The limited work undertaken during the IRP regime stopped after the previous contractor’s removal. Of 97 towers across nine projects, tenders were floated for only 41 towers by Aug 2024, with no progress on the remaining 56 as yet.
Instability surrounding the Suraksha leadership has complicated matters further. Two of three key managerial officials appointed to oversee the resolution plan’s implementation have resigned — Aalok Dave (executive director, managing director, and CEO) quit on Nov 30, while Suresh Bansal (additional executive director) left on Aug 17.
The homebuyers alleged that Suraksha had unilaterally increased administrative and transfer charges, demanding more than Rs 8,000 per sqft for unsold units, which was significantly higher than the resolution plan’s estimate of Rs 4,575.
The company has also failed to share a structural audit report prepared by IIT-Delhi, raising safety concerns.

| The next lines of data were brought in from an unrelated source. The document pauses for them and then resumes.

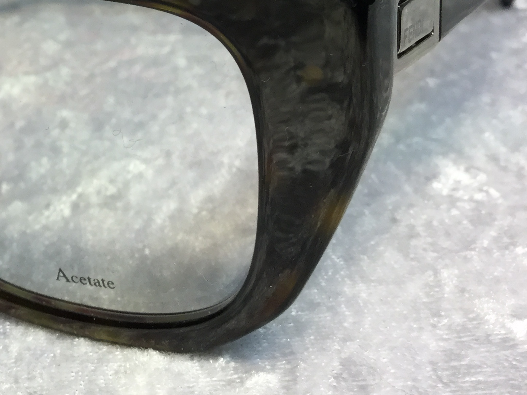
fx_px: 1066
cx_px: 0
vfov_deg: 20.6
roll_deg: +3.1
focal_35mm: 70
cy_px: 38
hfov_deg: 26.3
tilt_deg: -25.6
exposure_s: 1/33
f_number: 2.4
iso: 32
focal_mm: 3.3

Suraksha claimed it had secured a Rs 125-crore debt facility, a Rs 3,000-crore credit line, and Rs 1,000 crore in fixed deposits for funding the project. According to the resolution plan, the group will deliver homes to 1,700 buyers in Wish Town, Mirzapur, and Agra in four years.
Sources in the company admitted that construction had taken a hit because of various stages of GRAP imposed since Nov.
For the buyers, patience is waning. “We have waited long enough. Our dreams of owning a home are fading because of such unwarranted delays. We need action on the ground now,” Gupta said.